Stir-Fried Vegetables with Noodles
Recently some really interesting research has been done on the best way to release maximum flavour from vegetables. The bottom line appears to be to season them after cutting, but before cooking and to leave them to stand for 35 minutes. During this standing time the vegetables become sweet and flavourful and the juices that leak out are re-incorporated towards the end of the stir-fry period, so none of the nutrients are lost.
YOU WILL NEED
- 2 medium onions, peeled and cut into small wedges, loosen the wedges into leaves
- 2 large carrots, peeled and shaved with a potato peeler
- 1 red bell pepper, halved, seeded and cut into strips
- 200 g punnet of broccoli, stems finely sliced on the diagonal, florets quartered
- 4 courgettes, sliced diagonally
- a large handful of pak-choi or spinach, sliced into strips
- Ina Paarman's Green Onion Seasoning
- canola oil
- ½ cup (125 ml) Ina Paarman’s Honey & Mustard Coat & Cook Sauce (freeze the rest)

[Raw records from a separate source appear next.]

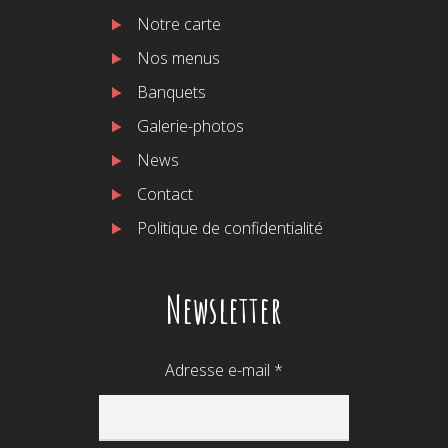
Notre carte
Nos menus
Banquets
Galerie-photos
News
Contact
Politique de confidentialité
Newsletter
Adresse e-mail
*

- 75 g packet instant noodles (discard the seasoning pack)
- 1 bunch spring onions, finely sliced on the diagonal
Prepare all the vegetables and season lightly with Green Onion Seasoning. Toss together in a sieve or colander and leave to stand over a mixing bowl for 35 minutes.
Preheat a wok or large frying pan. Add 2 – 3 T (30 – 45 ml) oil and briefly stir-fry ⅓ of the dry noodles in a little oil, and remove from wok. Drain on kitchen paper.
Stir-fry the drained vegetables and the rest of the noodles until limp and bright in colour. Add the Honey Mustard Sauce and any juice that might have drained out of the vegetables. Toss for ± 2 minutes over high heat and serve straight away.
Garnish with crispy fried noodles.
The reason for discarding the noodle seasoning is because most brands contain MSG.